*** Block opens ***

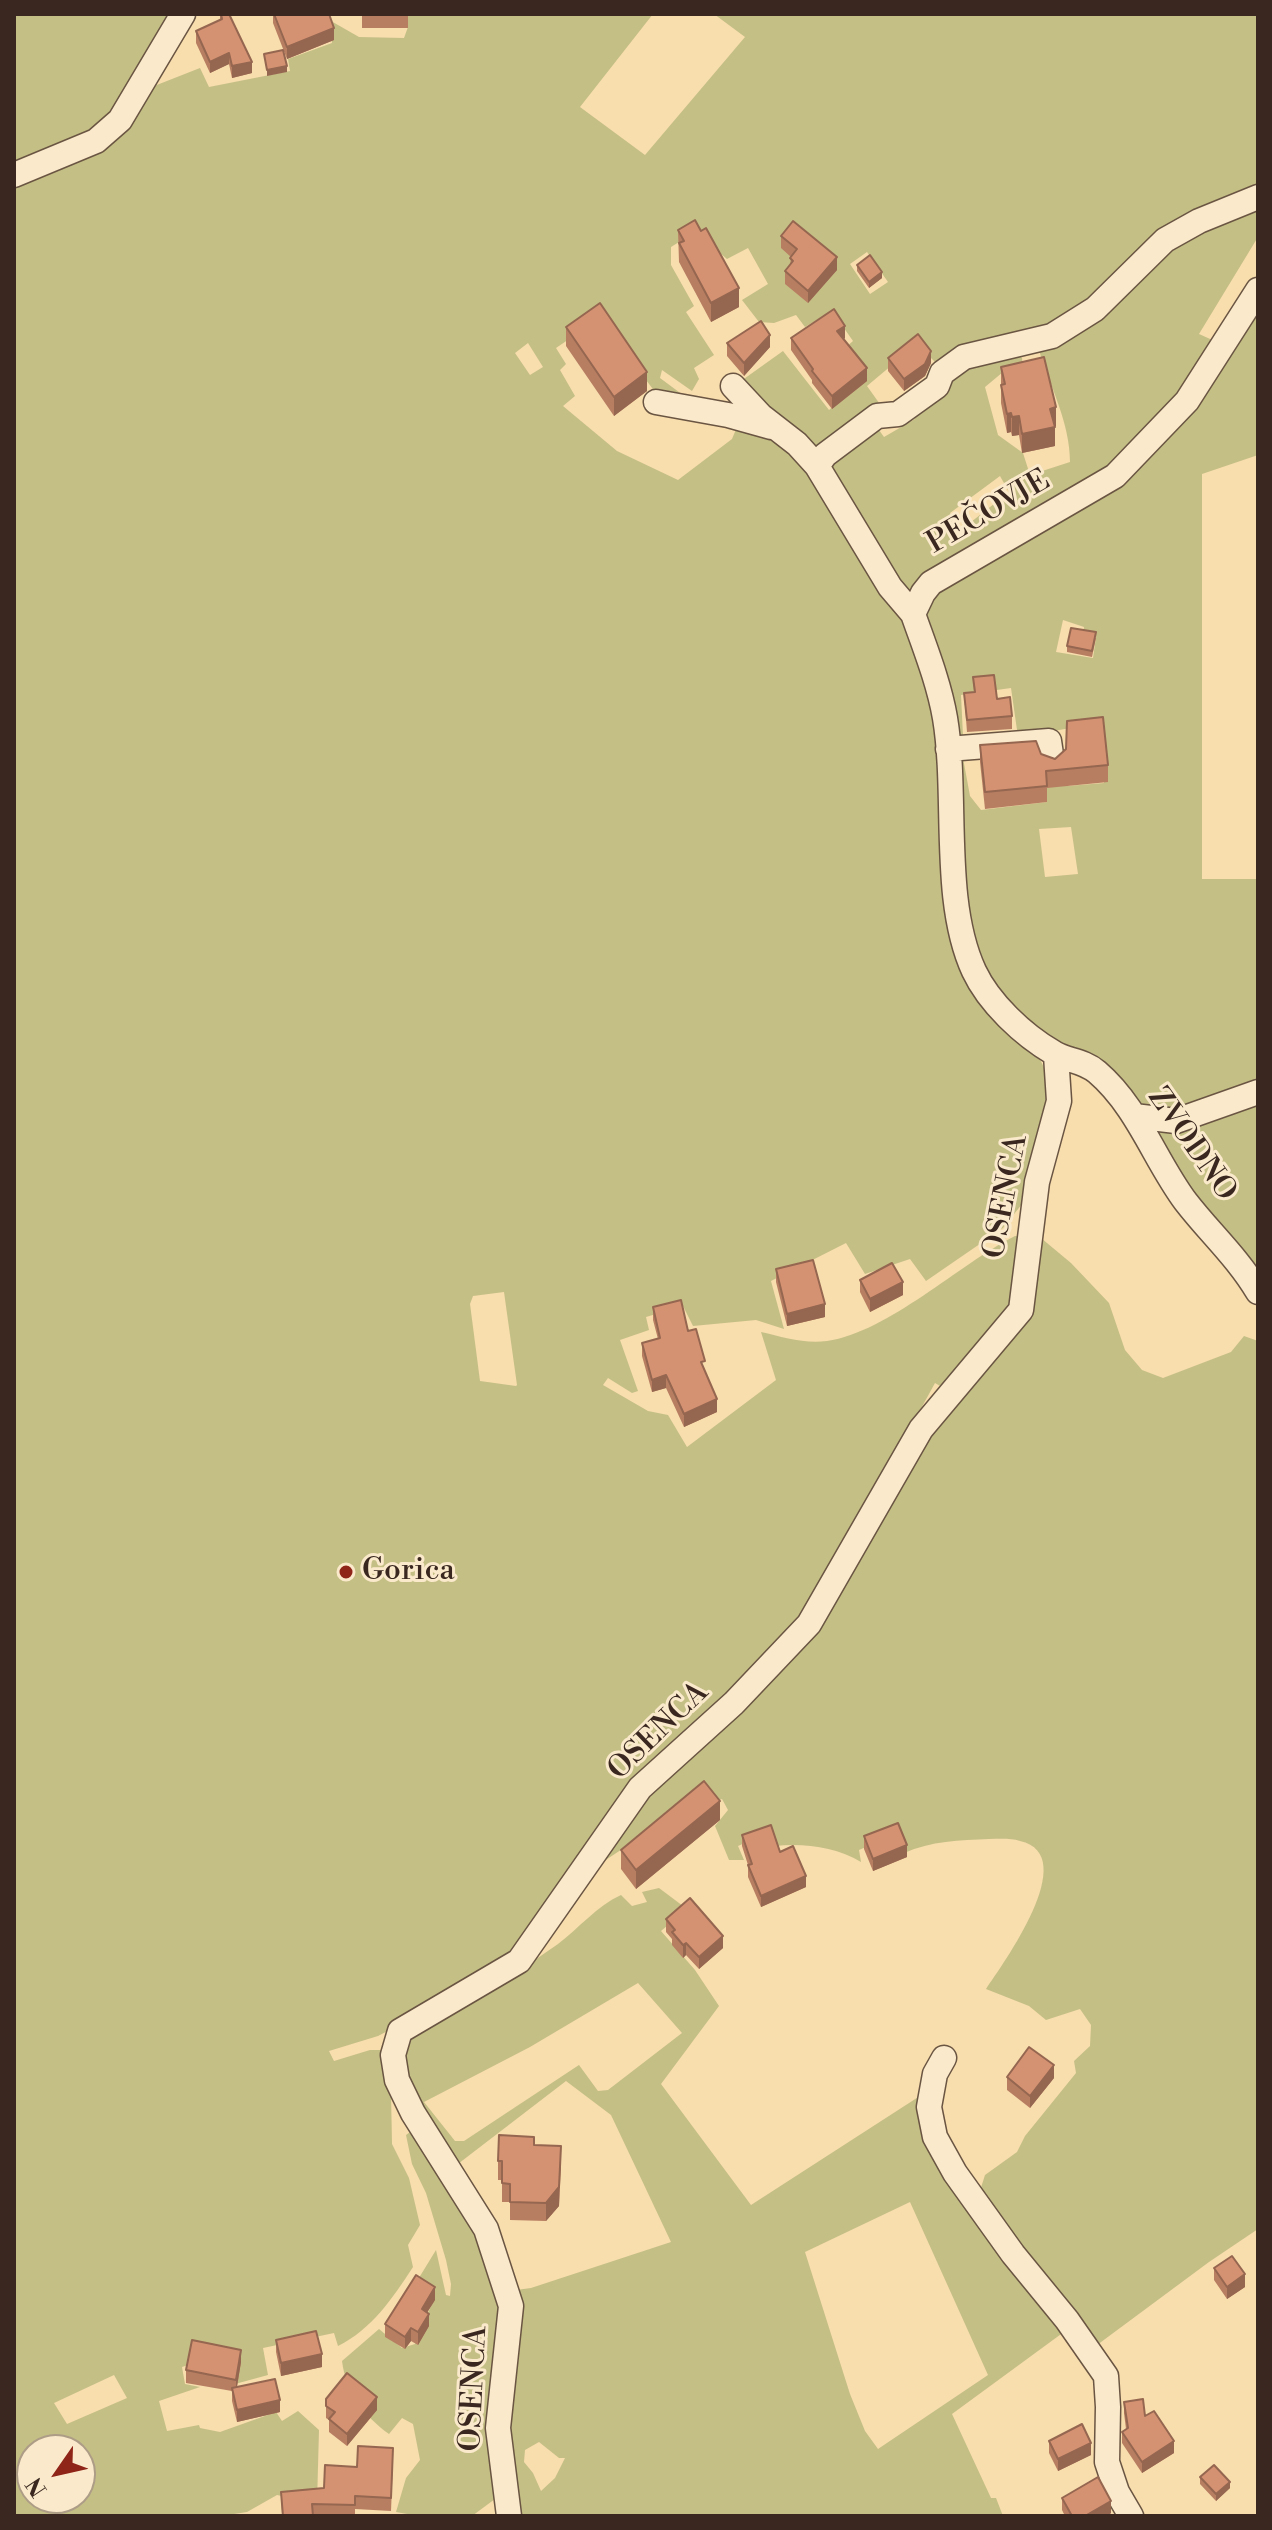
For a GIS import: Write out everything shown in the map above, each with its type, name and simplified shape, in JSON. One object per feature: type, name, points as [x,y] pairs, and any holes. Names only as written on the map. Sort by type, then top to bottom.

*** Block closes ***
*** Block opens ***

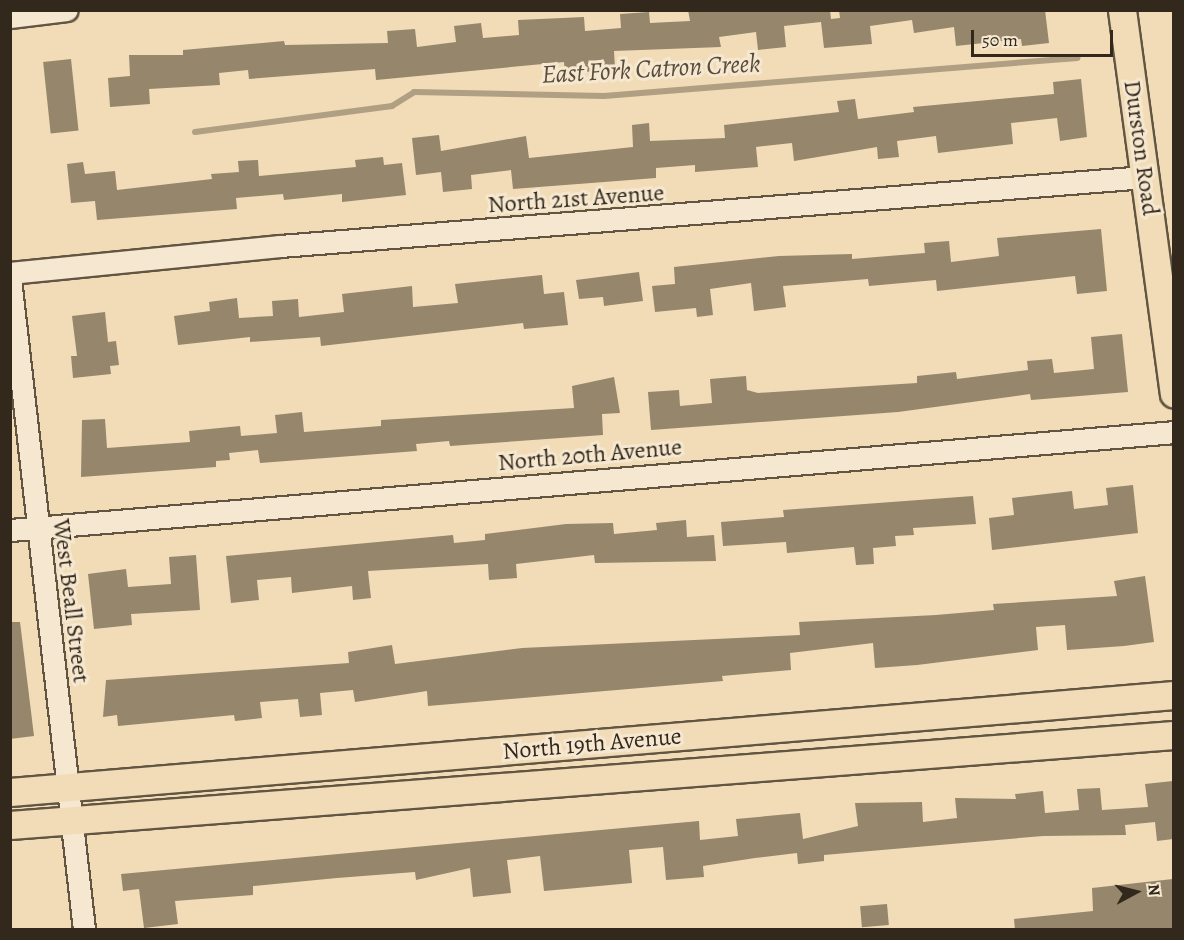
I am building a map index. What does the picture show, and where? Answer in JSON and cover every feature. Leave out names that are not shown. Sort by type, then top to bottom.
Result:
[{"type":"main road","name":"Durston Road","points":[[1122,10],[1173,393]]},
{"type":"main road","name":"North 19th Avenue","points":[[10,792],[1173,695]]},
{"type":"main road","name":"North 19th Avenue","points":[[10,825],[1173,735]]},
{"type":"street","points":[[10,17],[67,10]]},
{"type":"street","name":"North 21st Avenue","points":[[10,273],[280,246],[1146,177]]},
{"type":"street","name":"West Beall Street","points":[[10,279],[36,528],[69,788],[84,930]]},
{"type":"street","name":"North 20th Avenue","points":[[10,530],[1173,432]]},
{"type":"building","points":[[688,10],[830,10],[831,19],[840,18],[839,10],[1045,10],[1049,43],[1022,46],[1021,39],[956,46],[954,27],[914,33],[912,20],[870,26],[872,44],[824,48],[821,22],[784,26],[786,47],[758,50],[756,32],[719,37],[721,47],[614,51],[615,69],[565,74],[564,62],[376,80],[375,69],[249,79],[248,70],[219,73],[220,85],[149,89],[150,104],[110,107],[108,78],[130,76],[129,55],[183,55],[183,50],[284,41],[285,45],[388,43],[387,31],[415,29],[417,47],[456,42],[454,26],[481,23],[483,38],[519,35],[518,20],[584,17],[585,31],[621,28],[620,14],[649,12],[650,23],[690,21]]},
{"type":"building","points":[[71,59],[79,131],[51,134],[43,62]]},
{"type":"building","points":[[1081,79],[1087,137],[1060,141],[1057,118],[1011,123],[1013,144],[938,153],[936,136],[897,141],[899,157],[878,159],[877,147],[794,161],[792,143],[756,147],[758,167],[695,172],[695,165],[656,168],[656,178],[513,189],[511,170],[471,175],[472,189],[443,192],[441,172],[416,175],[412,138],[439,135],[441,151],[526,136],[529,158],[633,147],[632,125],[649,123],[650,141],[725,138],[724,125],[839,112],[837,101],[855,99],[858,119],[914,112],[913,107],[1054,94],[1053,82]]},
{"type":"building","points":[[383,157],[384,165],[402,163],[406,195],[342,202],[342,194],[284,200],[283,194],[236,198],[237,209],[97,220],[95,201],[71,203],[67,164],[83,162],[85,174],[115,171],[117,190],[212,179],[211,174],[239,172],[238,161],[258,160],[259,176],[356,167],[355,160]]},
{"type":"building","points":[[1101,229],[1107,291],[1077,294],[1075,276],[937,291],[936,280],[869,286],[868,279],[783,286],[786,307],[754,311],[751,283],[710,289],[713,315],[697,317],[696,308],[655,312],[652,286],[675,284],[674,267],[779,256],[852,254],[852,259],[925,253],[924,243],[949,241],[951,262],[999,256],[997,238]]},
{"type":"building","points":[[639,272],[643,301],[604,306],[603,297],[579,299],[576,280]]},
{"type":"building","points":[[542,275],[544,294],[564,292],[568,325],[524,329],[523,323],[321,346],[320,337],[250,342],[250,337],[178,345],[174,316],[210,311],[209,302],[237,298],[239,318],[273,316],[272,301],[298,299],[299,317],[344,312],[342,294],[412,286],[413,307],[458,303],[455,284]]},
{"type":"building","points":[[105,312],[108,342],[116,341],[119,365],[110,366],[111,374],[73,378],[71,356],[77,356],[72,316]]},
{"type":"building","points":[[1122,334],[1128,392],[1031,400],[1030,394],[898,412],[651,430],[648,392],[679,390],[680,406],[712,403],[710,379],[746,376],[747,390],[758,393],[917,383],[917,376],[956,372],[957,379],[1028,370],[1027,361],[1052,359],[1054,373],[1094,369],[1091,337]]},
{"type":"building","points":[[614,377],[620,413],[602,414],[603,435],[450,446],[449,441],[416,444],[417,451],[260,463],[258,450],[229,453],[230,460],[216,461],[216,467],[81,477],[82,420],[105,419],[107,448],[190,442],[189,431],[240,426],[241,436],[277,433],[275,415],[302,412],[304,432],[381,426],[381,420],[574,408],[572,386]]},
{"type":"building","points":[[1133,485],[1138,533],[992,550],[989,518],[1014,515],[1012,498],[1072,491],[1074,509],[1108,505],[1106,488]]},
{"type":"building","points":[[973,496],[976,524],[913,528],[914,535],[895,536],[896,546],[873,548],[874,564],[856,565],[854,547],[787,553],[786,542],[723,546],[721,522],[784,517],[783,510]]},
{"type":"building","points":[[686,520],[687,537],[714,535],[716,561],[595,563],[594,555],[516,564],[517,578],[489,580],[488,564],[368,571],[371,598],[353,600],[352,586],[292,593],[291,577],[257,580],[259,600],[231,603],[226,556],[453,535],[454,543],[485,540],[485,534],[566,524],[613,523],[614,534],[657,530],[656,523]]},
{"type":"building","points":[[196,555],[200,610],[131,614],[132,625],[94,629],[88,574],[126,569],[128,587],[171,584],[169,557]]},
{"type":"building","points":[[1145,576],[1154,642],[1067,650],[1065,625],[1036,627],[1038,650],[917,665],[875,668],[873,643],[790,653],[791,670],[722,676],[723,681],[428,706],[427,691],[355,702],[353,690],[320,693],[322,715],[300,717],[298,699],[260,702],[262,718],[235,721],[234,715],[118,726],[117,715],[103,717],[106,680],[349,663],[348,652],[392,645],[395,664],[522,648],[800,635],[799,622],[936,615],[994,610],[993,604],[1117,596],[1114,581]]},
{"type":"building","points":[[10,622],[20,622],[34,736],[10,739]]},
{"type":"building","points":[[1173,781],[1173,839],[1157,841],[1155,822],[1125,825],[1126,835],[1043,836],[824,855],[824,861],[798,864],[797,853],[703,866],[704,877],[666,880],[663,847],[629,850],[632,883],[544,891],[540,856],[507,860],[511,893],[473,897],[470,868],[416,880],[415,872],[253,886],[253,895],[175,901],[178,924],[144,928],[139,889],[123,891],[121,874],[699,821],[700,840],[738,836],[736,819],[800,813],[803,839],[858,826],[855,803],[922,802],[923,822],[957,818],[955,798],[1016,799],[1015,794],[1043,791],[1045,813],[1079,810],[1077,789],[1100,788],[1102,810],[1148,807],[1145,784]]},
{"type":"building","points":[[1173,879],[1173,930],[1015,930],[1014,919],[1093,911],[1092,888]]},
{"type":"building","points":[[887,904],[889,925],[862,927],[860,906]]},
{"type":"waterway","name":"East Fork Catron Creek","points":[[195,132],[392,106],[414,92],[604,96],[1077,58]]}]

*** Block closes ***

● **TASK DIRECTIONS**
Pull every line containing the string "shown" out of the data above and copy it.

● **COMPLETED EXERCISE**
For a GIS import: Write out everything shown in the map above, each with its type, name and simplified shape, in JSON. One object per feature: type, name, points as [x,y] pairs, and any holes. Names only as written on the map. Sort by type, then top to bottom.
I am building a map index. What does the picture show, and where? Answer in JSON and cover every feature. Leave out names that are not shown. Sort by type, then top to bottom.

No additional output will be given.